■ **Given problem**
List every line in the rows below that contains the word "then", copying each line in full. Only matches with the same capitalization count.

■ **The input**
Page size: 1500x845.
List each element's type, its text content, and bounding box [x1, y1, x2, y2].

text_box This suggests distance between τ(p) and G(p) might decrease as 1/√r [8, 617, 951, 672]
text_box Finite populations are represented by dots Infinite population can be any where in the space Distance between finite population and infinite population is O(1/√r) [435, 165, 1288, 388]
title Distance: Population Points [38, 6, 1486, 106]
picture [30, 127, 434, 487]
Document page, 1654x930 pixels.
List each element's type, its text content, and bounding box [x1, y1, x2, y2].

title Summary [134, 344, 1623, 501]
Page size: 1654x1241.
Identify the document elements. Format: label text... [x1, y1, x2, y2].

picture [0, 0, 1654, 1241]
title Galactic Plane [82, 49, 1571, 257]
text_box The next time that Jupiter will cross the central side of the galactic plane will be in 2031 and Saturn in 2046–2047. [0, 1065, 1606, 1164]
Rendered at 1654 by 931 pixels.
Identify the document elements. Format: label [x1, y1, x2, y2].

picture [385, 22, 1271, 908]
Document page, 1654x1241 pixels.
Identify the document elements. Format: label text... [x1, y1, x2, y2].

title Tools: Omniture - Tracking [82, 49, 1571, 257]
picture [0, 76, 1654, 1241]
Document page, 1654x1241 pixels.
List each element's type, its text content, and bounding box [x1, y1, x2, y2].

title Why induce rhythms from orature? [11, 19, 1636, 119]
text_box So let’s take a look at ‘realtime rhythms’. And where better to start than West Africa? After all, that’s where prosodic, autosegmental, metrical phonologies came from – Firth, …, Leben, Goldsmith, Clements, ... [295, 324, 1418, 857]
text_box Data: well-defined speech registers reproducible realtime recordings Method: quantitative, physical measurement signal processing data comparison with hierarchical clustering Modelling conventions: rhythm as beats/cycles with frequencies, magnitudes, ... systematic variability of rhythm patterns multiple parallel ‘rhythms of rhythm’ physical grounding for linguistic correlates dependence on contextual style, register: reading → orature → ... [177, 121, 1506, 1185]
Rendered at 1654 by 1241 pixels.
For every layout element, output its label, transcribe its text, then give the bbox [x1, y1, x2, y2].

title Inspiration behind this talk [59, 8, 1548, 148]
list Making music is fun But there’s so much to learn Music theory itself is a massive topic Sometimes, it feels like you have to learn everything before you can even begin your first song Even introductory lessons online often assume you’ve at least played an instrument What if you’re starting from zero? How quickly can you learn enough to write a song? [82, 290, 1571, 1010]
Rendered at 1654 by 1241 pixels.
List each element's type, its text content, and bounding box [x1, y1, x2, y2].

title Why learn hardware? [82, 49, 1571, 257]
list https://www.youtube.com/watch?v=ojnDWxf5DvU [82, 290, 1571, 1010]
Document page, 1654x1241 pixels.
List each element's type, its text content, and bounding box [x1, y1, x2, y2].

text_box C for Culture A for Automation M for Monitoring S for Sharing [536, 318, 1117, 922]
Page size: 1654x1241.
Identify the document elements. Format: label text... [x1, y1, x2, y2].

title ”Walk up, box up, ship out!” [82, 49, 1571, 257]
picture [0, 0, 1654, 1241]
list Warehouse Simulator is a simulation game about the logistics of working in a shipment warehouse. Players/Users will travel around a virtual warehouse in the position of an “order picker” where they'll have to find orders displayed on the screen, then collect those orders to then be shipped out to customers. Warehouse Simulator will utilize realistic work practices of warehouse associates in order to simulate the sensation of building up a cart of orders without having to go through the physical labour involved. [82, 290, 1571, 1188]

■ **Full response**
For every layout element, output its label, transcribe its text, then give the bbox [x1, y1, x2, y2].
list Warehouse Simulator is a simulation game about the logistics of working in a shipment warehouse. Players/Users will travel around a virtual warehouse in the position of an “order picker” where they'll have to find orders displayed on the screen, then collect those orders to then be shipped out to customers. Warehouse Simulator will utilize realistic work practices of warehouse associates in order to simulate the sensation of building up a cart of orders without having to go through the physical labour involved. [82, 290, 1571, 1188]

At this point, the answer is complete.